To underline that point, about 30 demonstrators chanted "What do we want? Jobs! When do we want them? Now!" outside the old courthouse downtown. They marched upstairs to the county commissioners' chamber before the news conference announcing the numbers began.
"I saw the signs," Bell said. Finding jobs will continue to be a "struggle," he said, but "there are some bright spots."
A new federal stimulus program has kept seven families from becoming homeless and rehoused 13 families and separate individuals, Bell said. Over the next year, he said, it should end homelessness for more than 100 families.
Anita Oldham, director of the Durham Affordable Housing Coalition, said fewer homeless people are now in emergency shelters and more in "transitional" housing moving toward independence.
In 2007, 60 percent of the homeless counted were in emergency shelters such as Urban Ministries of Durham or the Durham Rescue Mission.
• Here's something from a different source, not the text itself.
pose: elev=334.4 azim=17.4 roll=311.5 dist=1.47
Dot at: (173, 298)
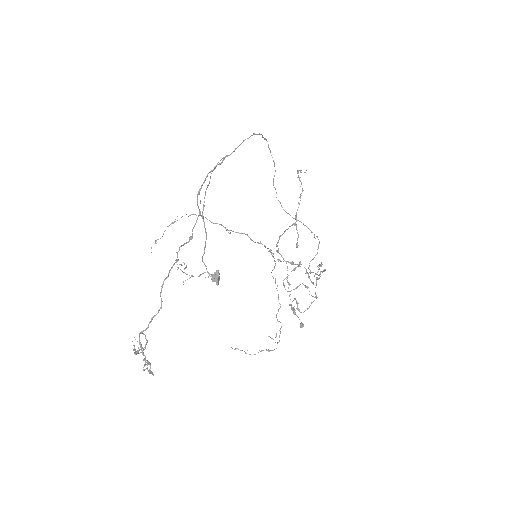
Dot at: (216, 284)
That fell to 43 percent this year.
"Our continuum of services for homeless people really is working," she said.
Among other pluses:
Permanent supportive housing" for disabled people has risen from 65 beds in 2007 to 163.
The number of "chronically homeless," 142, fell as a percentage of the overall homeless population from 27 percent to 21 percent. Chronic means a person has been homeless for a year or more or has had four or more periods of homelessness in the past three years.
Fewer of the homeless had been recently discharged from jail, hospitals or addiction treatment: 168 in 2010 versus 268 in 2009. Institutional discharges without placement into jobs, job training and/or housing is often blamed for rising homelessness.